_Task description_
Reproduce every line of the entries below verbatim, keeping the original order and line breaks.

_Data supplied_
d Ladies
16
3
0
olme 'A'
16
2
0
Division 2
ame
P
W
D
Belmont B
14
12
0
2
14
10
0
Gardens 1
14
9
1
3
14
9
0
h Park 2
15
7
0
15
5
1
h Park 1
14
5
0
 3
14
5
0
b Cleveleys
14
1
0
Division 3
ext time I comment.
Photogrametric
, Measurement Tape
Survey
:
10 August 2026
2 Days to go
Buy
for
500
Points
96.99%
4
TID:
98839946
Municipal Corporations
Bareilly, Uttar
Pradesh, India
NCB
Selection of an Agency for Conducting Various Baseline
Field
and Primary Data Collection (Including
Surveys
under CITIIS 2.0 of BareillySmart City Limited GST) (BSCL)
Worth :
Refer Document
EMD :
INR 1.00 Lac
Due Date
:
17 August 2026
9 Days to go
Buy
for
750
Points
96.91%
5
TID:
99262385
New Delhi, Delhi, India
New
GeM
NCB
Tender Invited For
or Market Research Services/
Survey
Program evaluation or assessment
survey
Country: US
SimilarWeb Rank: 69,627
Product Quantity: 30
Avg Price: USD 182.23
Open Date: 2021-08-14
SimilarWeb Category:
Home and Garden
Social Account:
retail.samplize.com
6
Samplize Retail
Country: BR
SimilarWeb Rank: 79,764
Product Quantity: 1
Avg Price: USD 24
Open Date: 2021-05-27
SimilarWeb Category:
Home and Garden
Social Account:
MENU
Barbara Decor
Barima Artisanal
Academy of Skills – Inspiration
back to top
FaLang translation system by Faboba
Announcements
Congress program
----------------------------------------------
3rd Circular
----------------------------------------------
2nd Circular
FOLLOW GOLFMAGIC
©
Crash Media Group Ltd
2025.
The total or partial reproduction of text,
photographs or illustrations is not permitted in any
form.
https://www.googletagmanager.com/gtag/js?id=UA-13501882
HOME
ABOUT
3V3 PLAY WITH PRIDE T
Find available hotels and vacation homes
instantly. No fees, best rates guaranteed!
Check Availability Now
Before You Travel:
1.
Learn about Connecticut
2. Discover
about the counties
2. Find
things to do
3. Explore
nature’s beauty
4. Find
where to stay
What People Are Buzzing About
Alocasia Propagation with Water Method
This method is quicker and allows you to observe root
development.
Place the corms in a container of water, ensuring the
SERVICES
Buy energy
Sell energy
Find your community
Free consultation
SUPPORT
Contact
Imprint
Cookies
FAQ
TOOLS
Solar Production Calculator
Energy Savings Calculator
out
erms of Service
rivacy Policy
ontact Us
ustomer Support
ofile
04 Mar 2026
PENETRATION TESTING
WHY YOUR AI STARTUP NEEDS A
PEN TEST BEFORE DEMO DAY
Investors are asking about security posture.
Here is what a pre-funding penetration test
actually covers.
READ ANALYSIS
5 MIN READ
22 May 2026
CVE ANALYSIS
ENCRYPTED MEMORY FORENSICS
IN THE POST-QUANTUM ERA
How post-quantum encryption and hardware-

_Completed exercise_
d Ladies
16
3
0
olme 'A'
16
2
0
Division 2
ame
P
W
D
Belmont B
14
12
0
2
14
10
0
Gardens 1
14
9
1
3
14
9
0
h Park 2
15
7
0
15
5
1
h Park 1
14
5
0
 3
14
5
0
b Cleveleys
14
1
0
Division 3
ext time I comment.
Photogrametric
, Measurement Tape
Survey
:
10 August 2026
2 Days to go
Buy
for
500
Points
96.99%
4
TID:
98839946
Municipal Corporations
Bareilly, Uttar
Pradesh, India
NCB
Selection of an Agency for Conducting Various Baseline
Field
and Primary Data Collection (Including
Surveys
under CITIIS 2.0 of BareillySmart City Limited GST) (BSCL)
Worth :
Refer Document
EMD :
INR 1.00 Lac
Due Date
:
17 August 2026
9 Days to go
Buy
for
750
Points
96.91%
5
TID:
99262385
New Delhi, Delhi, India
New
GeM
NCB
Tender Invited For
or Market Research Services/
Survey
Program evaluation or assessment
survey
Country: US
SimilarWeb Rank: 69,627
Product Quantity: 30
Avg Price: USD 182.23
Open Date: 2021-08-14
SimilarWeb Category:
Home and Garden
Social Account:
retail.samplize.com
6
Samplize Retail
Country: BR
SimilarWeb Rank: 79,764
Product Quantity: 1
Avg Price: USD 24
Open Date: 2021-05-27
SimilarWeb Category:
Home and Garden
Social Account:
MENU
Barbara Decor
Barima Artisanal
Academy of Skills – Inspiration
back to top
FaLang translation system by Faboba
Announcements
Congress program
----------------------------------------------
3rd Circular
----------------------------------------------
2nd Circular
FOLLOW GOLFMAGIC
©
Crash Media Group Ltd
2025.
The total or partial reproduction of text,
photographs or illustrations is not permitted in any
form.
https://www.googletagmanager.com/gtag/js?id=UA-13501882
HOME
ABOUT
3V3 PLAY WITH PRIDE T
Find available hotels and vacation homes
instantly. No fees, best rates guaranteed!
Check Availability Now
Before You Travel:
1.
Learn about Connecticut
2. Discover
about the counties
2. Find
things to do
3. Explore
nature’s beauty
4. Find
where to stay
What People Are Buzzing About
Alocasia Propagation with Water Method
This method is quicker and allows you to observe root
development.
Place the corms in a container of water, ensuring the
SERVICES
Buy energy
Sell energy
Find your community
Free consultation
SUPPORT
Contact
Imprint
Cookies
FAQ
TOOLS
Solar Production Calculator
Energy Savings Calculator
out
erms of Service
rivacy Policy
ontact Us
ustomer Support
ofile
04 Mar 2026
PENETRATION TESTING
WHY YOUR AI STARTUP NEEDS A
PEN TEST BEFORE DEMO DAY
Investors are asking about security posture.
Here is what a pre-funding penetration test
actually covers.
READ ANALYSIS
5 MIN READ
22 May 2026
CVE ANALYSIS
ENCRYPTED MEMORY FORENSICS
IN THE POST-QUANTUM ERA
How post-quantum encryption and hardware-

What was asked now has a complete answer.